A State Department official who was held captive in Tehran during the Iranian hostage crisis said yesterday that Americans "must keep our cool" in the face of mounting terrorist attacks overseas and advised that not all foreign travel is dangerous.

L. Bruce Laingen, 63, who was charge d'affaires at the U.S. Embassy in Tehran when 52 Americans were taken hostage in 1979 by the revolutionary government of Ayatollah Ruhollah Khomeini, said yesterday that terrorism is "the scourge of our time and a continuing learning experience." Laingen told a luncheon meeting of the Bethesda-Chevy Chase Rotary Club, "There's no 100 percent protection, and it will continue."

He said that U.S. policy must center on the option of armed force but remain flexible enough to deal with a continued onslaught of terrorist attacks against Americans in a wide range of locations worldwide.

Laingen, who now serves as vice president of the National Defense University at Fort McNair, wore a yellow ribbon with a brass plaque embossed with "Free the Hostages" as a reminder of six Americans still held captive in Beirut.

Flexibility is needed, he said, because "every terrorist incident is going to be different in some way -- in geography . . . in numbers of terrorists, in numbers of victims . . . . We need a tool box of options," including the use of force, economic sanctions, diplomacy, third-party negotiators, the help of allies and strong intelligence.

A recent State Department survey of the economic cost of terrorism found that 1.8 million Americans out of 5.1 million expected to travel overseas this year have canceled their trips, Laingen said. The survey estimated that there would be a 25 percent drop in U.S. tourism in Western Europe, a 50 percent decline in Greece and in Egypt, a 40 percent drop in West Germany and a 25 percent decline in France, he said.

"I would be the last one to cancel travel plans. I wouldn't go to Tripoli or Beirut and I would be careful in Cairo," Laingen said during an interview after the speech. "What the terrorists seek is to plant worry, concern and fear in the minds of all of us -- they accomplish that to the extent that we cancel travel plans."

Laingen's comments came as Fairfax County School Superintendent Robert R. Spillane canceled all school-sponsored summer trips to Europe yesterday, citing the threat to students posed by terrorism. The decision, which had been expected, followed cancellations of similar trips by other school districts and colleges in the region and around the country.
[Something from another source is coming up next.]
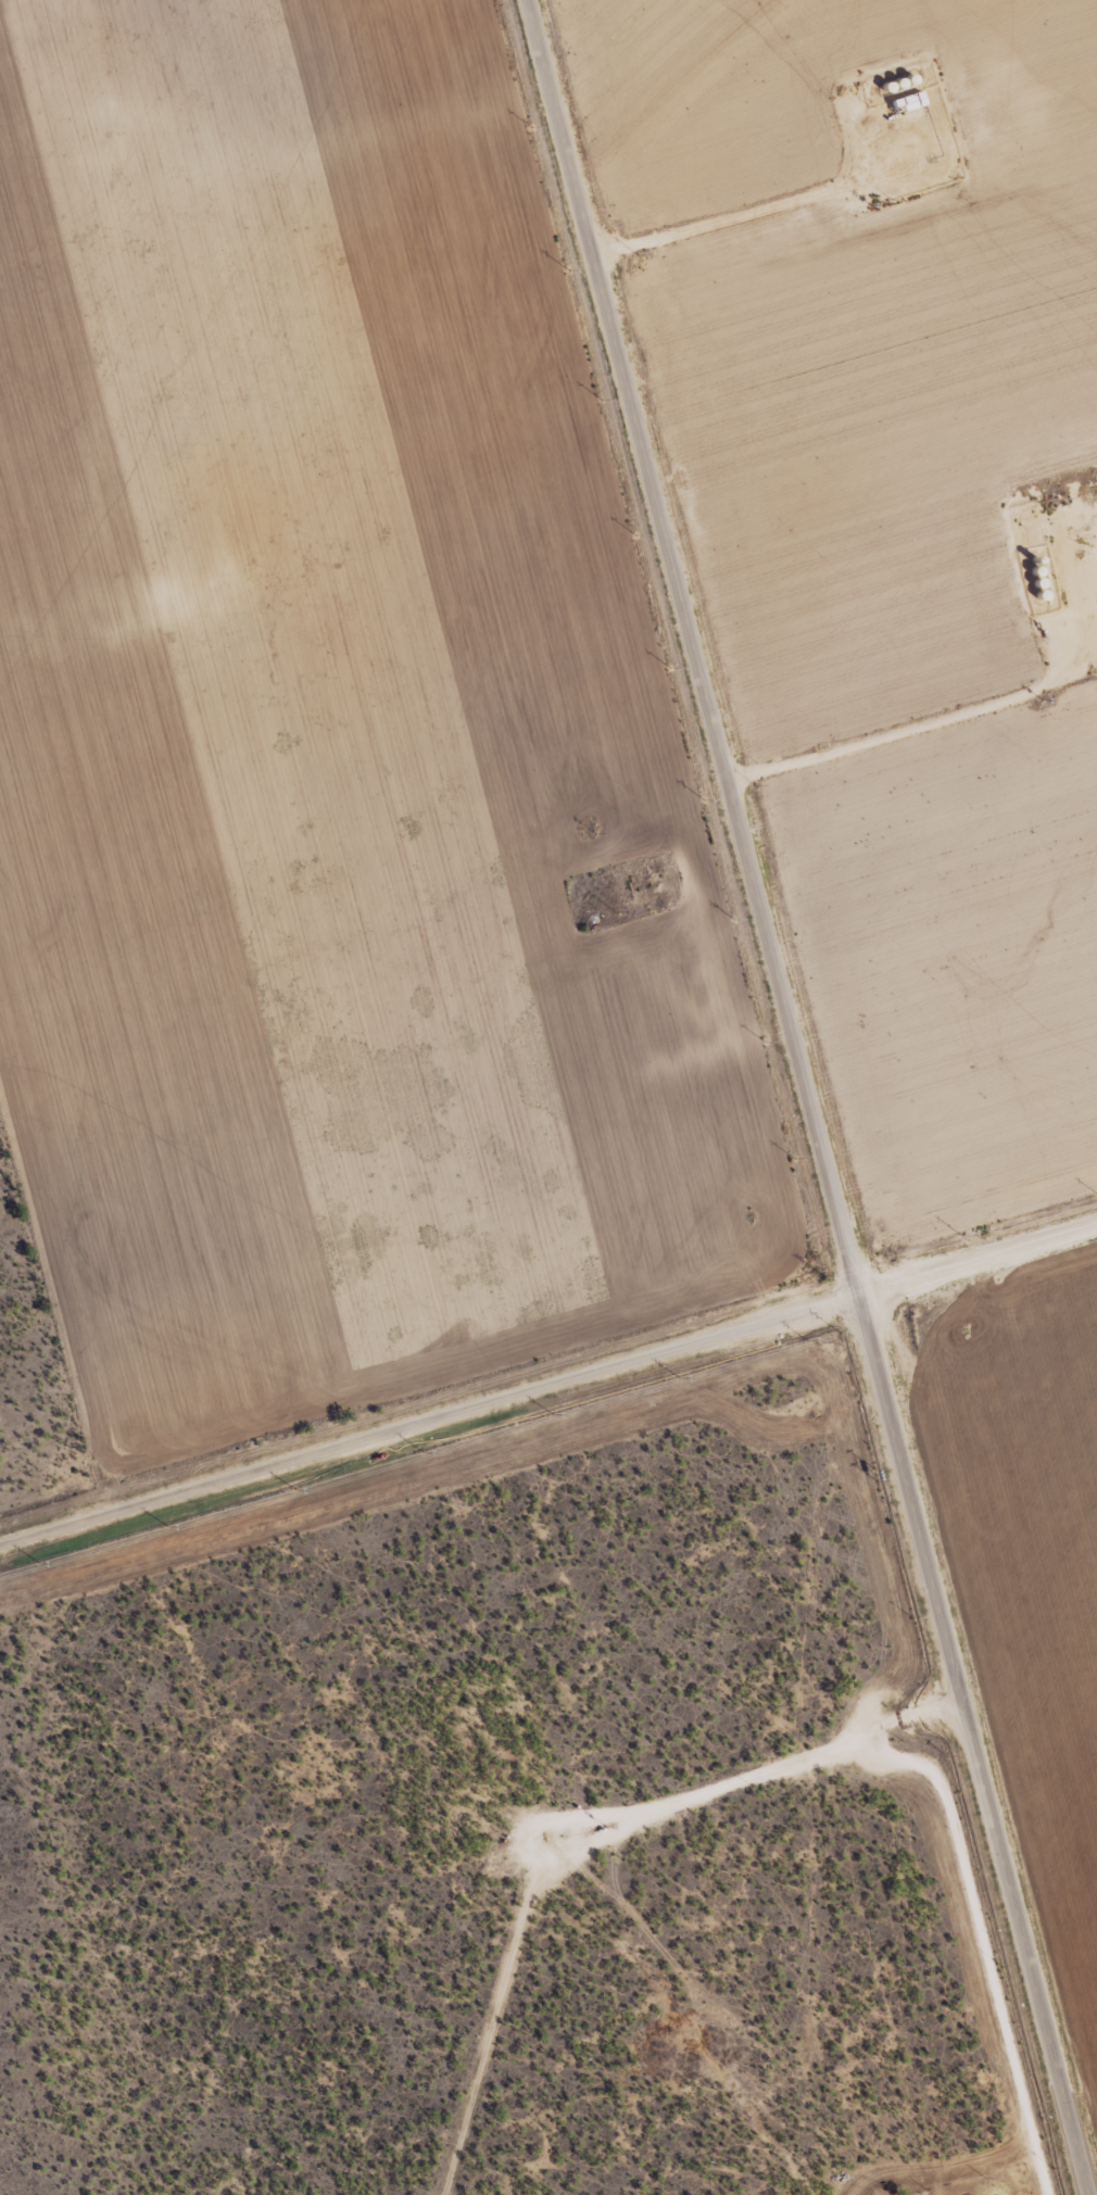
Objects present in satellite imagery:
building: (906, 101)
road: (803, 1097)
road: (555, 1396)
Spillane said in a news conference that the 100 students who had signed up for four trips to six European countries would be exposed to "unnecessary risks I'm not willing to take."

Fatal terrorist attacks against Americans overseas have steadily increased since 1982, according to figures released last week by the State Department. According to those figures, six Americans have died in three overseas attacks this year, 25 Americans died in 1985 and 16 died in 1984.